Above: Spacemaker: Generate and optimize designs
Developers can dig down into each proposal to see what does and doesn’t work and what the trade-offs are for each plan.

Above: Spacemaker: Design analysis
Spacemaker said machine learning allows its optimization algorithms to improve after every use. It learns by “interpreting the user’s choices and combining it with the massive amounts of data collected in the analysis of each site,” Spacemaker cofounder and CTO Carl Christensen told VentureBeat.
“The AI sees patterns in the infinite complexity of interrelated options and consequences in a project,” he continued. “In our case, that can involve complex factors such as sunlight, rain water, or traffic noise. Based on your input preferences, it predicts what and where to change the project to improve on it in a certain way. Since there’s always a large number of ways to ‘strike the balance’ between different preferences, the AI looks for distinctly different answers (project proposals) that express different trade-offs.”

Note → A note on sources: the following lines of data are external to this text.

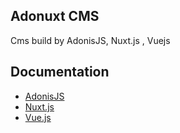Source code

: ## Adonuxt CMS
Cms build by AdonisJS, Nuxt.js , Vuejs

## Documentation

- [AdonisJS](http://adonisjs.com/docs/)
- [Nuxt.js](https://nuxtjs.org/guide/)
- [Vue.js](http://vuejs.org/guide/)
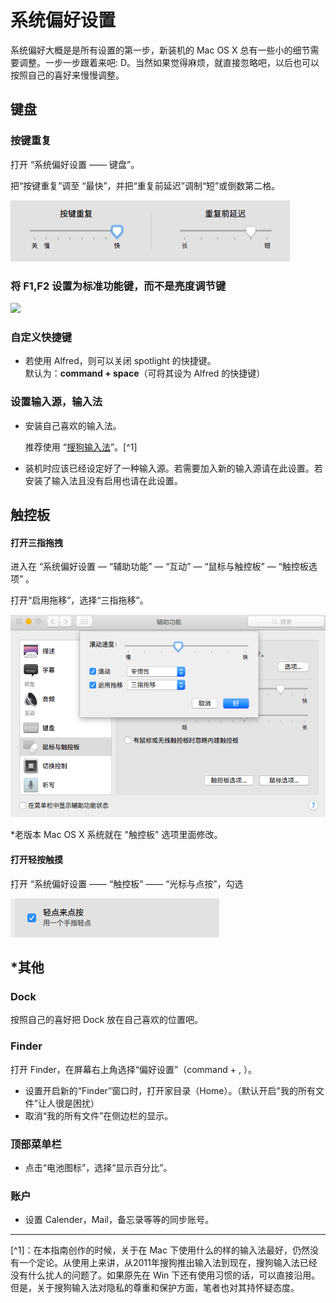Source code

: # 系统偏好设置

系统偏好大概是是所有设置的第一步，新装机的 Mac OS X 总有一些小的细节需要调整。一步一步跟着来吧: D。当然如果觉得麻烦，就直接忽略吧，以后也可以按照自己的喜好来慢慢调整。

## 键盘

### 按键重复

打开 “系统偏好设置 —— 键盘”。

把“按键重复”调至 “最快”，并把“重复前延迟”调制“短”或倒数第二格。

![](Keyboard-preference-1.png)

### 将 F1,F2 设置为标准功能键，而不是亮度调节键

![](/assets/f1,f2.png)

### 自定义快捷键

* 若使用 Alfred，则可以关闭 spotlight 的快捷键。  
  默认为：**command + space**（可将其设为 Alfred 的快捷键）

### 设置输入源，输入法

* 安装自己喜欢的输入法。

  推荐使用 “[搜狗输入法](http://pinyin.sogou.com/mac/)”。[^1]

* 装机时应该已经设定好了一种输入源。若需要加入新的输入源请在此设置。若安装了输入法且没有启用也请在此设置。

## 触控板

#### 打开三指拖拽

进入在 “系统偏好设置 — “辅助功能” — “互动” — “鼠标与触控板” — “触控板选项” 。

打开“启用拖移”，选择“三指拖移”。

![](preference-drag.png)

\*老版本 Mac OS X 系统就在 "触控板" 选项里面修改。

#### 打开轻按触摸

打开 “系统偏好设置 —— “触控板” —— “光标与点按”，勾选

![](preference-click.png)

## \*其他

### Dock

按照自己的喜好把 Dock 放在自己喜欢的位置吧。

### Finder

打开 Finder，在屏幕右上角选择“偏好设置”（command + , ）。

* 设置开启新的“Finder”窗口时，打开家目录（Home）。（默认开启"我的所有文件”让人很是困扰）
* 取消“我的所有文件”在侧边栏的显示。

### 顶部菜单栏

* 点击“电池图标”，选择“显示百分比”。

### 账户

* 设置 Calender，Mail，备忘录等等的同步账号。

---

[^1]：在本指南创作的时候，关于在 Mac 下使用什么的样的输入法最好，仍然没有一个定论。从使用上来讲，从2011年搜狗推出输入法到现在，搜狗输入法已经没有什么扰人的问题了。如果原先在 Win 下还有使用习惯的话，可以直接沿用。但是，关于搜狗输入法对隐私的尊重和保护方面，笔者也对其持怀疑态度。

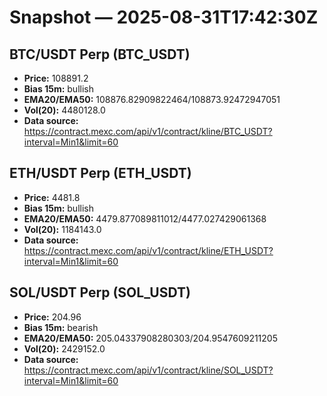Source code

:# Snapshot — 2025-08-31T17:42:30Z

## BTC/USDT Perp (BTC_USDT)
- **Price:** 108891.2
- **Bias 15m:** bullish
- **EMA20/EMA50:** 108876.82909822464/108873.92472947051
- **Vol(20):** 4480128.0
- **Data source:** https://contract.mexc.com/api/v1/contract/kline/BTC_USDT?interval=Min1&limit=60

## ETH/USDT Perp (ETH_USDT)
- **Price:** 4481.8
- **Bias 15m:** bullish
- **EMA20/EMA50:** 4479.877089811012/4477.027429061368
- **Vol(20):** 1184143.0
- **Data source:** https://contract.mexc.com/api/v1/contract/kline/ETH_USDT?interval=Min1&limit=60

## SOL/USDT Perp (SOL_USDT)
- **Price:** 204.96
- **Bias 15m:** bearish
- **EMA20/EMA50:** 205.04337908280303/204.9547609211205
- **Vol(20):** 2429152.0
- **Data source:** https://contract.mexc.com/api/v1/contract/kline/SOL_USDT?interval=Min1&limit=60
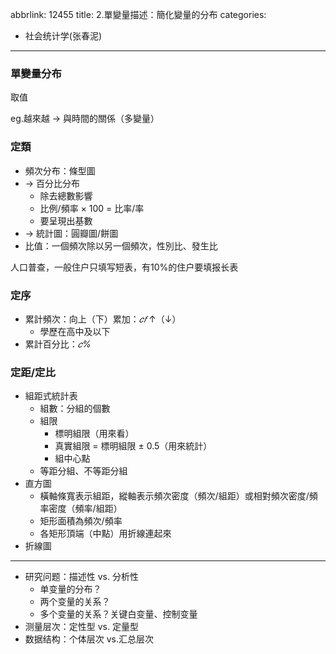 abbrlink: 12455
title: 2.單變量描述：簡化變量的分布
categories:
  - 社会统计学(张春泥)
---
### 單變量分布

取值

eg.越來越 -> 與時間的關係（多變量）

### 定類

- 頻次分布：條型圖
- -> 百分比分布
	- 除去總數影響
	- 比例/頻率 × 100 = 比率/率
	- 要呈現出基數
- -> 統計圖：圓瓣圖/餅圖
- 比值：一個頻次除以另一個頻次，性別比、發生比

人口普查，一般住户只填写短表，有10%的住户要填报长表

### 定序

- 累計頻次：向上（下）累加：*𝑐𝑓* ↑（↓）
	- 學歷在高中及以下
- 累計百分比：*𝑐%*

### 定距/定比

- 組距式統計表
	- 組數：分組的個數
	- 組限
		- 標明組限（用來看）
		- 真實組限 = 標明組限 ± 0.5（用來統計）
		- 組中心點
	- 等距分組、不等距分組
- 直方圖
	- 橫軸條寬表示組距，縱軸表示頻次密度（頻次/組距）或相對頻次密度/頻率密度（頻率/組距）
	- 矩形面積為頻次/頻率
	- 各矩形頂端（中點）用折線連起來
- 折線圖

***

- 研究问题：描述性 vs. 分析性
	- 单变量的分布？
    - 两个变量的关系？
	- 多个变量的关系？关键白变量、控制变量
- 测量层次：定性型 vs. 定量型
- 数据结构：个体层次 vs.汇总层次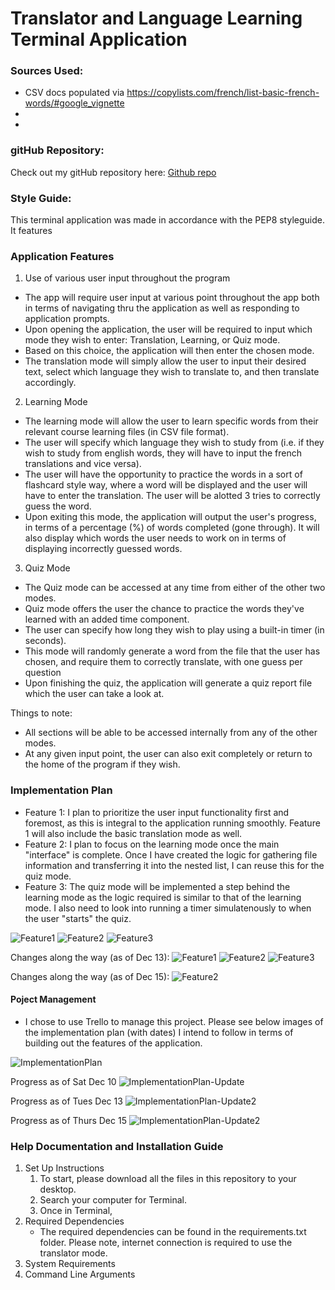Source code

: # Translator and Language Learning Terminal Application

### Sources Used:
- CSV docs populated via https://copylists.com/french/list-basic-french-words/#google_vignette
- 
- 

### gitHub Repository:
Check out my gitHub repository here: [Github repo](https://github.com/sarahhlandis/Terminal_Application)

### Style Guide:
This terminal application was made in accordance with the PEP8 styleguide.
It features 

### Application Features
1. Use of various user input throughout the program
- The app will require user input at various point throughout the app both in terms of navigating thru the application as well as responding to application prompts. 
- Upon opening the application, the user will be required to input which mode they wish to enter: Translation, Learning, or Quiz mode.
- Based on this choice, the application will then enter the chosen mode.
- The translation mode will simply allow the user to input their desired text, select which language they wish to translate to, and then translate accordingly.

2. Learning Mode
- The learning mode will allow the user to learn specific words from their relevant course learning files (in CSV file format).
- The user will specify which language they wish to study from (i.e. if they wish to study from english words, they will have to input the french translations and vice versa).
- The user will have the opportunity to practice the words in a sort of flashcard style way, where a word will be displayed and the user will have to enter the translation. The user will be alotted 3 tries to correctly guess the word.
- Upon exiting this mode, the application will output the user's progress, in terms of a percentage (%) of words completed (gone through). It will also display which words the user needs to work on in terms of displaying incorrectly guessed words.

3. Quiz Mode
- The Quiz mode can be accessed at any time from either of the other two modes.
- Quiz mode offers the user the chance to practice the words they've learned with an added time component.
- The user can specify how long they wish to play using a built-in timer (in seconds).
- This mode will randomly generate a word from the file that the user has chosen, and require them to correctly translate, with one guess per question
- Upon finishing the quiz, the application will generate a quiz report file which the user can take a look at.

Things to note: 
- All sections will be able to be accessed internally from any of the other modes.
- At any given input point, the user can also exit completely or return to the home of the program if they wish.

### Implementation Plan
- Feature 1: I plan to prioritize the user input functionality first and foremost, as this is integral to the application running smoothly. Feature 1 will also include the basic translation mode as well.
- Feature 2: I plan to focus on the learning mode once the main "interface" is complete. Once I have created the logic for gathering file information and transferring it into the nested list, I can reuse this for the quiz mode.
- Feature 3: The quiz mode will be implemented a step behind the learning mode as the logic required is similar to that of the learning mode. I also need to look into running a timer simulatenously to when the user "starts" the quiz.

![Feature1](./docs/f1.png)
![Feature2](./docs/f2.png)
![Feature3](./docs/f3.png)

Changes along the way (as of Dec 13):
![Feature1](./docs/input.png)
![Feature2](./docs/learning.png)
![Feature3](./docs/quiz.png)

Changes along the way (as of Dec 15):
![Feature2](./docs/learning2.png)


#### Poject Management
- I chose to use Trello to manage this project. Please see below images of the implementation plan (with dates) I intend to follow in terms of building out the features of the application.

![ImplementationPlan](./docs/implementation_plan.png)

Progress as of Sat Dec 10
    ![ImplementationPlan-Update](./docs/implementation_update1.png)

Progress as of Tues Dec 13
    ![ImplementationPlan-Update2](./docs/implementation_update2.png)

Progress as of Thurs Dec 15
    ![ImplementationPlan-Update2](./docs/implementation_update3.png)


### Help Documentation and Installation Guide
1. Set Up Instructions
    1. To start, please download all the files in this repository to your desktop.
    2. Search your computer for Terminal.
    3. Once in Terminal, 
2. Required Dependencies
    - The required dependencies can be found in the requirements.txt folder. Please note, internet connection is required to use the translator mode.
3. System Requirements
4. Command Line Arguments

Above: Spacemaker interface: Space optimization

Above: Spacemaker interface: Viewing a model
Efficient sustainability
Spacemaker fits into a broader trend of startups and investors pushing a sustainable city agenda that covers cleaner transport, such as electric scooters, and finding new ways to cut waste.
Then there is the inefficiency currently blighting the construction industry. Some estimates suggest that construction will be a $12 trillion market by 2022, but the industry is not renowned for its efficiency — reports indicate that construction is among the lowest-performing sectors in terms of productivity, due in part to the lack of digitization. This is changing, however, and we’ve seen a slew of VC investments in construction in recent years.
“The global construction industry has a significant productivity problem, under-performing the overall economy and costing it over $1 trillion value each year,” said Atomico partner Ben Blume, who now joins Spacemaker’s board. “With 2.5 billion more people set to live in cities by 2050, we must find ways to provide sufficient housing for these growing urban populations.”
With all the hullabaloo about AI stealing jobs, Spacemaker is keen to stress that its platform is more about “augmenting” rather than replacing — combining the best parts of human creativity and machine power.
“Spacemaker’s platform is a powerful tool in an under-digitized industry, creating value across the entire prebuild process for developers, architects, planning departments, and ultimately, inhabitants,” added Northzone partner Michiel Kotting, who also joins Spacemaker’s board. “It is a perfect example of AI augmenting human expertise, creating efficiencies and improving sustainability.”
Spacemaker already claims some big clients from across the Nordics, including investors NREP and Obos. The company raised a $7 million seed round last year, and with another $25 million in the bank it’s gearing up to invest in global expansion, as well as construction AI research, product development, and building out its engineering and commercial teams.